The Proof of Stake system also helps to protect against the so-called “51% attack”. With Bitcoin, or most other crypto-currencies, once a single person controls 51% or more of the computational mining power, they are able to break the system by double spending or ignoring transactions – they would control the money supply, essentially. When the Proof of Stake system is fully in place, an attack would only be possible by owning 51% of all the Peercoins in circulation, which is highly improbable.


Created by Sunny King – who also made Peercoin – Primecoin is one of a few CPU-only coins. Bitcoin and its derivatives use SHA256 algorithm; there are now intensely powerful ASIC miners which make graphics card mining completely inefficient for that job. Litecoin and its derivatives use Scrypt – a more memory intensive algorithm, which restricts it to graphics cards and at of the time of writing, makes it ASIC-proof. Memory intensive is the crucial point here: memory costs a lot. An ASIC designed for Scrypt-based coins wouldn’t be much different to a graphics card, only more energy efficient.
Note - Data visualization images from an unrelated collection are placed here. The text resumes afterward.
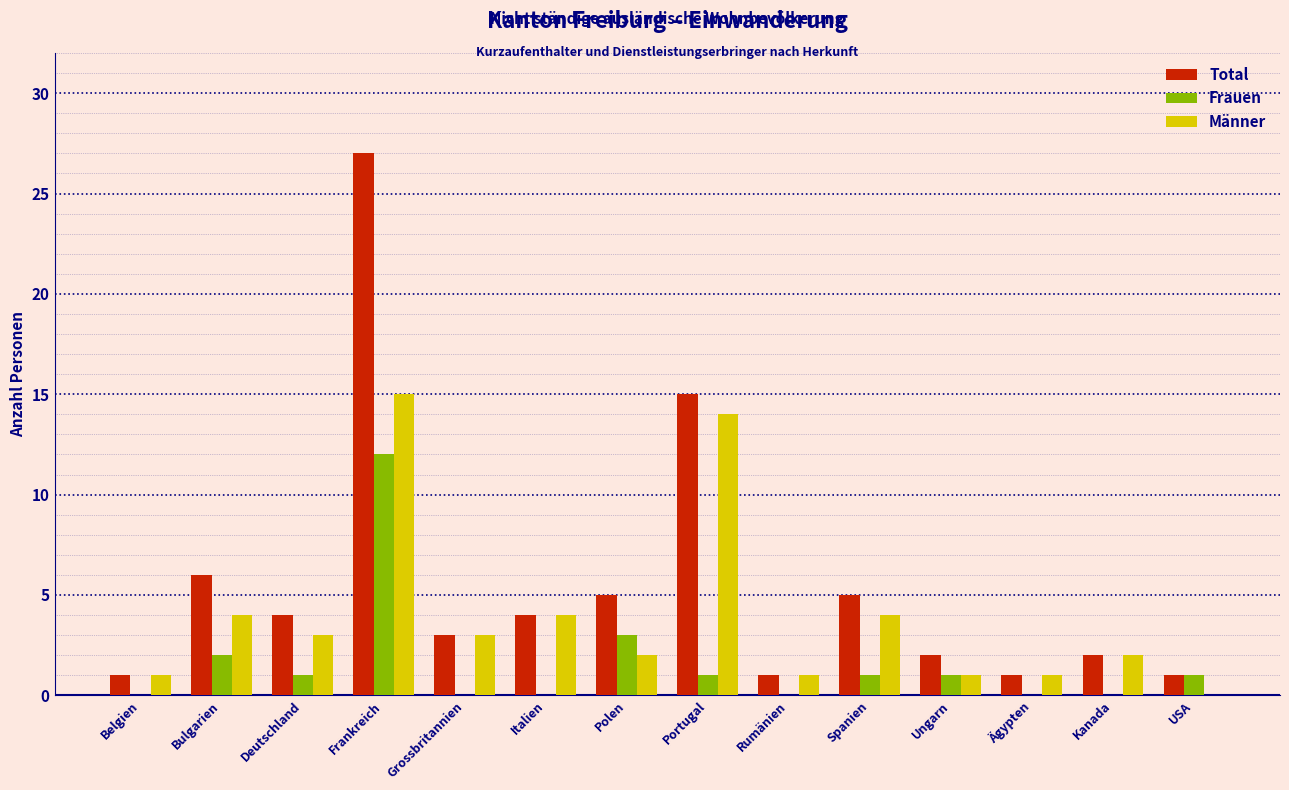

Which category has the highest value in the Männer series?

Frankreich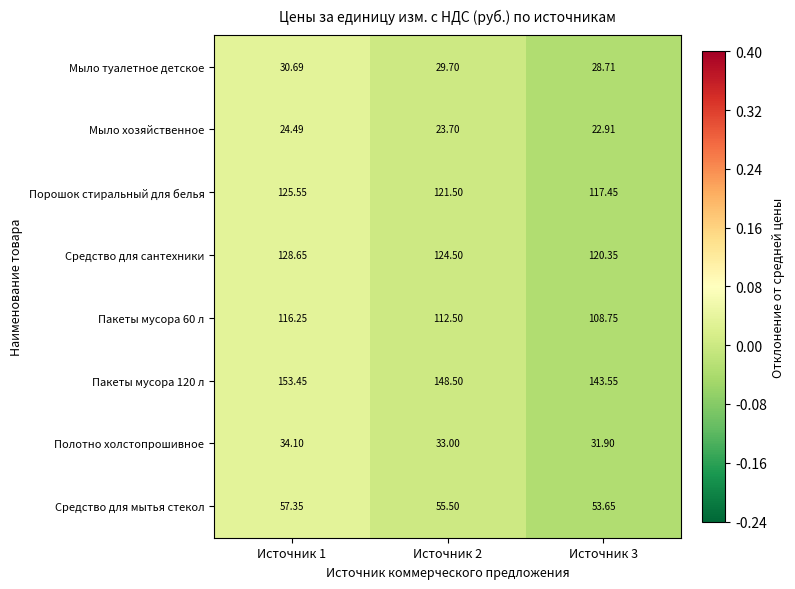

Count the number of categories in the chart.

3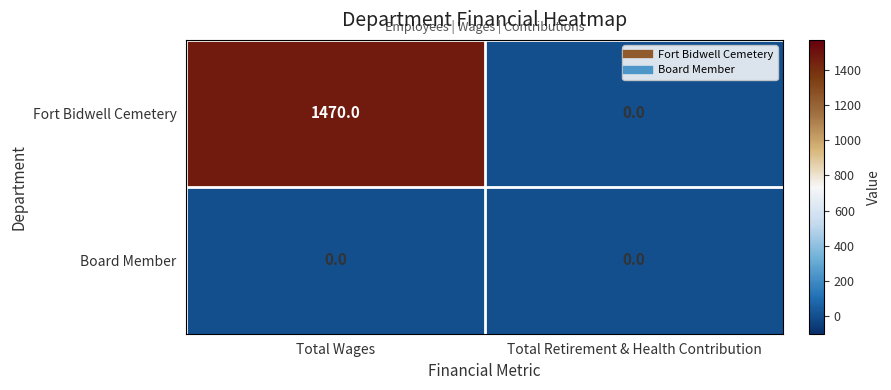

Which series has the largest total across all categories?

Fort Bidwell Cemetery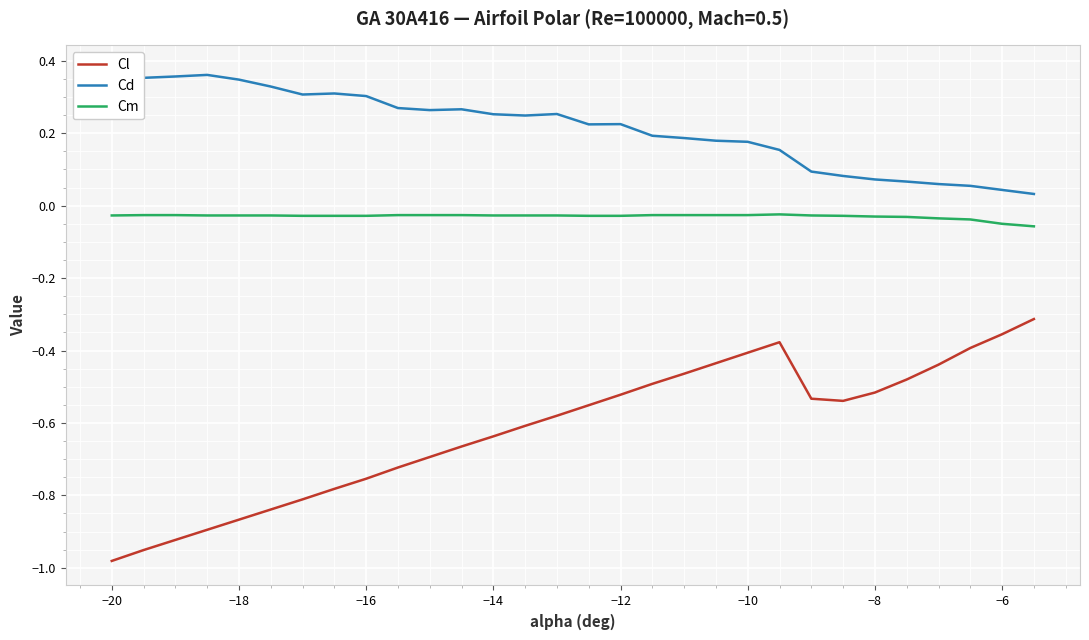

Which category has the lowest value in the Cl series?

−20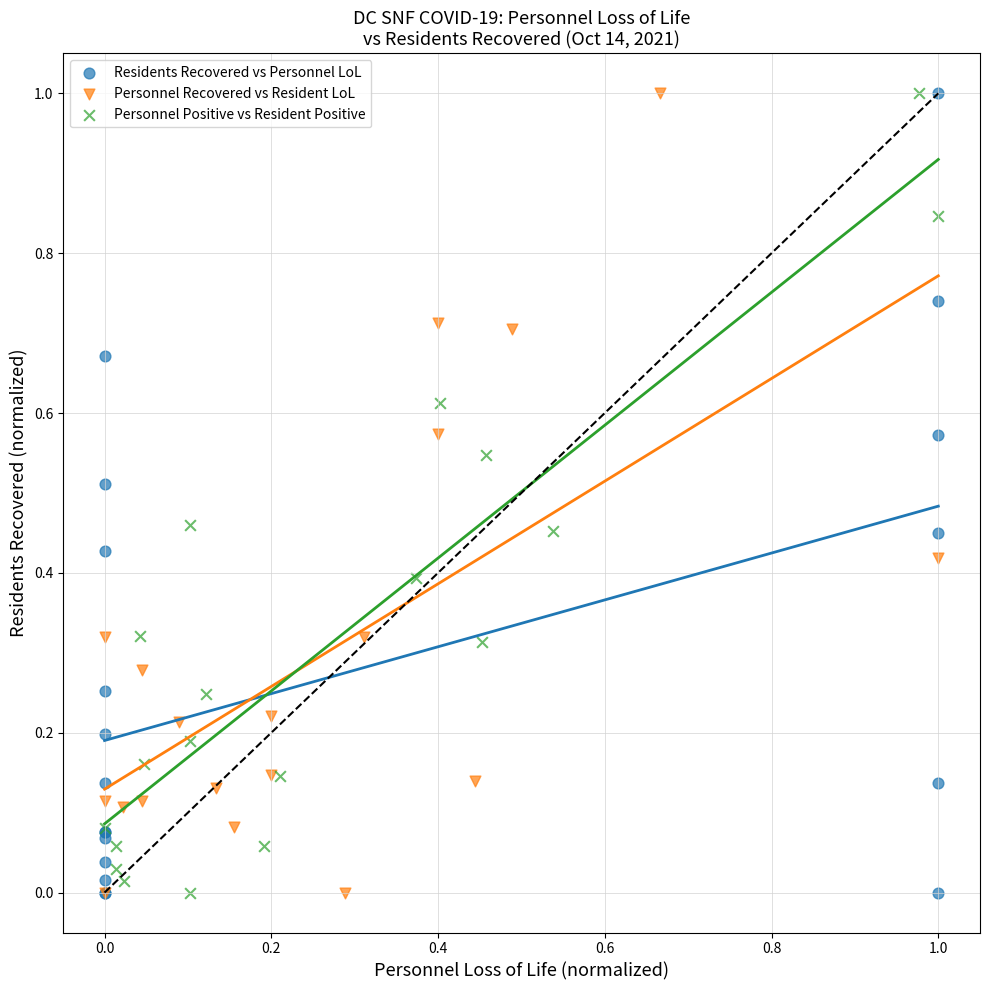

What are all the series names shown in the legend?

Residents Recovered vs Personnel LoL, Personnel Recovered vs Resident LoL, Personnel Positive vs Resident Positive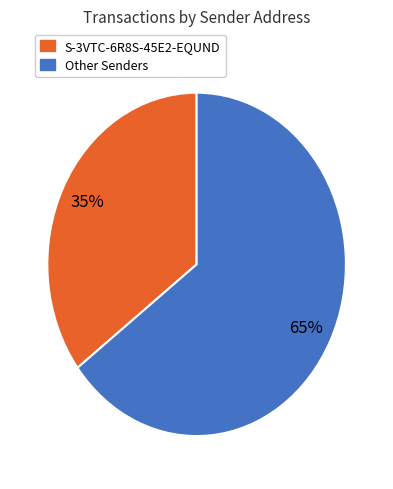

To the nearest percent, what is the average slice percentage?

50%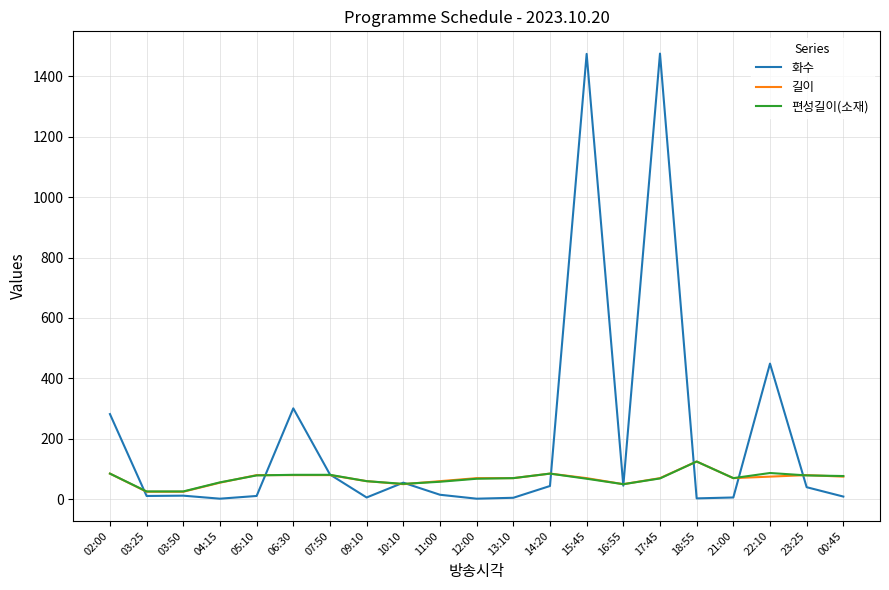

At which label does 편성길이(소재) reach its peak?

18:55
Unlike Bitcoin which was suddenly eclipsed by cheap USB ASICs, Scrypt derivatives will continue to be viable on GPUs for a long time after any theoretical ASIC is released. It would also be very easy to increase the memory requirements for Scrypt coins with a single code tweak, killing off any ASICs already made instantly.

Primecoin however uses a CPU to discovering special chains of prime number sequences, which are apparently of scientific importance. I won’t embarrass myself by pretending to understand exactly why, but it’s good to know that some scientific value can come from the coin, and miners aren’t simply wasting hashes for the sake of it.


The other defining factor is a more evenly spread difficulty increase, but its main attraction is being CPU-only: you can mine Primecoins at the same time as using your GPU for another coin, and everyone with a computer has a CPU.

You may think crypto currencies are a huge scam with no real value, but it doesn’t really matter: Value is determined by those who use it. The only reason you think your dollar note has a value is because everyone else does too. The more people that believe in a currency, the greater its value – and that’s why I believe in these.

Anyway – I’m waiting for a coin that helps cure cancer. How about you?